I may be the next Napster fanatic. I downloaded it last night around midnight, and have since brought songs into my life ranging from Faithless' "Don't Leave" to Marilyn Manson's version of "Sweet Dreams" to N Sync's "It's Gonna Be Me". I started with 8 MP3s (Picked up here and there) and after less then twenty-four hours have grown to a collection of 18. That's 10 in this time setting. Meaning by tomorrow at this time it could be around 30 or 35 songs. That's a sad thing to admit.
Her - The plural of doofus is doofusi.
Me - Oh, really?
Her - [silence]
Me - Why not just doofi?
Her - I made that up.
Me - No offense, but doofi sounds better than doofusi.
Her - But I like doofusi. Sounds scientific.
Me - Sounds like fungi.
Her - Yeah, and that's scientific, right?
Me - Maybe.
If you live near New Carrollton, Maryland, take a visit over to Harry Finley's basement museum. If you don't have access, then go look at the online museum.

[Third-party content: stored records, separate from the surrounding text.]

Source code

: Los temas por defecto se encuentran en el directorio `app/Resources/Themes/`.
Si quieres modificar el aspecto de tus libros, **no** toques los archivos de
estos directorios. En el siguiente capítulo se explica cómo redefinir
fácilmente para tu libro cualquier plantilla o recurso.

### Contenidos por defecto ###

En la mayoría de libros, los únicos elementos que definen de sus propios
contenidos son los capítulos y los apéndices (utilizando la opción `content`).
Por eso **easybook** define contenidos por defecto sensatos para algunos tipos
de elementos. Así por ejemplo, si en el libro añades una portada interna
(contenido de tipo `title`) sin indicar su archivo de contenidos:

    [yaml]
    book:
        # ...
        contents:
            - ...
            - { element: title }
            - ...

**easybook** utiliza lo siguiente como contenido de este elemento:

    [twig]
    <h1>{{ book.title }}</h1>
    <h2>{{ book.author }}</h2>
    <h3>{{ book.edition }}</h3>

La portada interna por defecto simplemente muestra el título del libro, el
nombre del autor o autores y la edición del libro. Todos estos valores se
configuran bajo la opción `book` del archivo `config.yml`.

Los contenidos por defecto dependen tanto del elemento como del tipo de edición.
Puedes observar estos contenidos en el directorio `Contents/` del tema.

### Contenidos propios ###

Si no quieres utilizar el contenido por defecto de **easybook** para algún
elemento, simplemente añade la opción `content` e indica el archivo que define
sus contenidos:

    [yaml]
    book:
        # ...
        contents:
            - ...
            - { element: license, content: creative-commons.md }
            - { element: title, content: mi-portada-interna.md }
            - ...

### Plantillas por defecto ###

The sky was this beautiful color earlier-- I don't know how to really describe it. Like a deep blue-purple color that kind of sucked you in. I stood in the middle of my road watching this indigo cloud come towards me. Lightning was in the distance, but it wasn't raining. No wind. It was just one of the most beautiful things I've ever seen. I just wish that I could've photographed it or something...
Dad, I love you.
Happy father's day, everybody.
[to your left: my father holding a newborn me.]